A Fintech API that predicts loan default probability using Alternative Data, LightGBM, and FastAPI.
In emerging markets, many creditworthy individuals are "unbanked" or lack a traditional credit history. Traditional logistic regression models reject these applicants, causing:
- Lost Revenue: Good customers are turned away.
- Hidden Risk: Traditional metrics miss behavioral red flags.
The Goal: Build a machine learning engine that uses alternative data (telco usage, family status, external sources) to score applicants more accurately and serve decisions via a real-time REST API.
The pipeline consists of three stages:
- ETL & Preprocessing: Handling outliers (e.g., the "365243 days employed" bug) and engineering financial ratios (Debt-to-Income, Annuity-to-Credit).

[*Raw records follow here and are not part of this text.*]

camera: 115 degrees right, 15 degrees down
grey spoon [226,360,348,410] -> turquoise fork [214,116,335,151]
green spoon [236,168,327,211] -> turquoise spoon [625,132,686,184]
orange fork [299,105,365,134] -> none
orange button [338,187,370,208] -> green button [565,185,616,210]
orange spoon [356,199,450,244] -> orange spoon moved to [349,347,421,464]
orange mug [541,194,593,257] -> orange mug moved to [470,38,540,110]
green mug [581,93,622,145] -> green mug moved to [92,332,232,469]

- Model Training: A LightGBM Classifier optimized for imbalanced data (8% default rate) using weighted loss functions.
- Deployment: A FastAPI microservice that accepts JSON payloads and returns a Risk Score (0-1) and a Credit Score (300-850).
| Metric | Score | Context |
|---|---|---|
| ROC-AUC | 0.767 | Far exceeds the industry baseline of 0.70. |
| Recall (Defaulters) | 62% | Captures the majority of bad loans to protect capital. |
| Inference Time | <50ms | Suitable for real-time mobile app integration. |
- Machine Learning: LightGBM, Scikit-Learn
- Explainability: SHAP (Shapley Additive exPlanations)

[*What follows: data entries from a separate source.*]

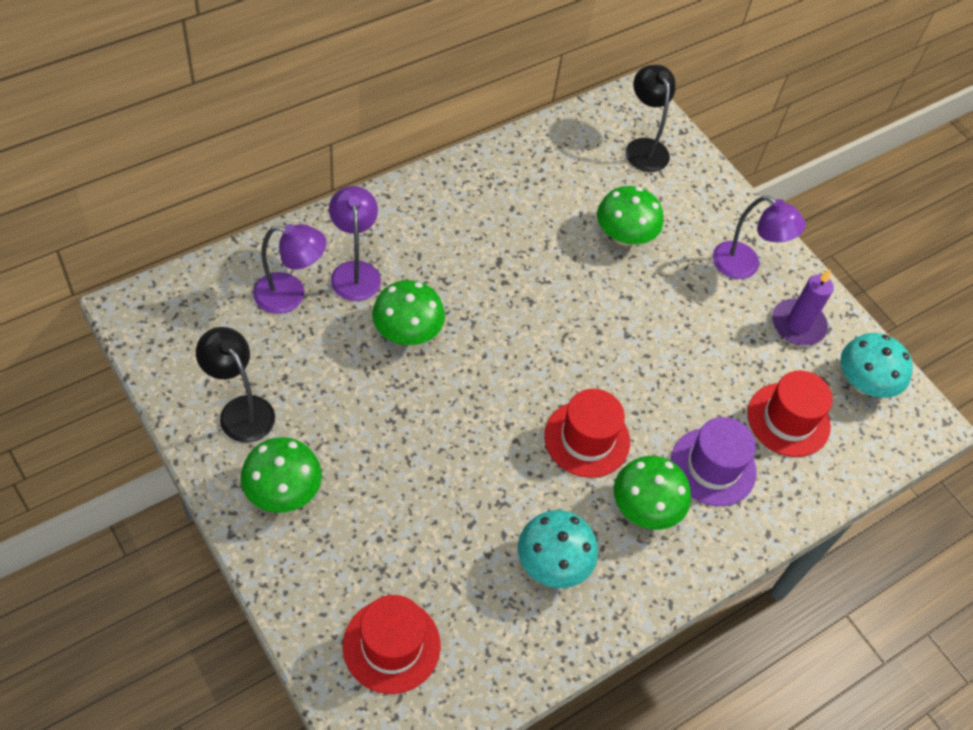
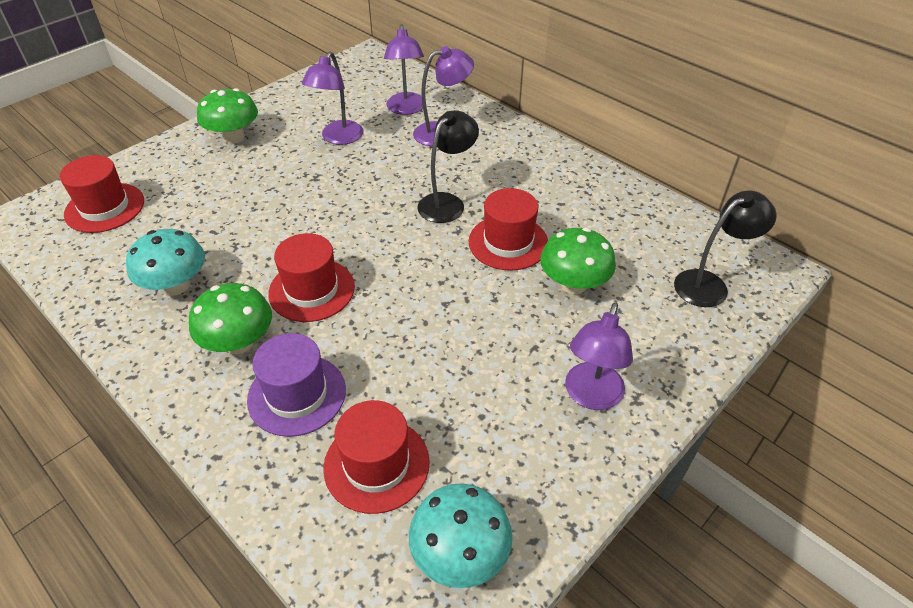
camera: 85 degrees right, 10 degrees down
black lamp [196,327,275,443] -> black lamp moved to [418,110,479,223]
green mushroom [372,280,445,345] -> none
purple candle [772,269,834,346] -> none
none -> purple lamp [302,52,363,145]
none -> red hat [468,188,548,271]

- API Framework: FastAPI, Uvicorn, Pydantic
- Data Processing: Pandas, NumPy
pip install lightgbm fastapi uvicorn shap pandas scikit-learnGenerate the features and train the model. This script handles the class imbalance automatically.
python risk_preprocessing.py
python train_risk_model.pyOutput: Saves credit_risk_model.pkl and generates risk_drivers.png (SHAP).
Launch the REST server locally.
python risk_api.pyServer runs at http://localhost:8000
Send a sample applicant payload to the endpoint.
curl -X POST "http://localhost:8000/predict" \
-H "Content-Type: application/json" \
-d @applicant_payload.jsonResponse:
{
"approved": false,
"risk_score": 0.5012,
"credit_score": 574,
"message": "High Default Risk Detected"
}Using SHAP values, we identified the top drivers of default risk:
- EXT_SOURCE_2 / 3: External normalized credit scores.
- DAYS_BIRTH: Younger applicants showed statistically higher default rates.
- CREDIT_TERM: Longer loan terms correlated with higher risk.
- Dockerize: Containerize the API for cloud deployment (AWS ECS).
- Monitoring: Add Prometheus to track "Data Drift" (e.g., if applicant income levels change over time).
- A/B Testing: Deploy a "Challenger" model (XGBoost) to run alongside the "Champion" (LightGBM).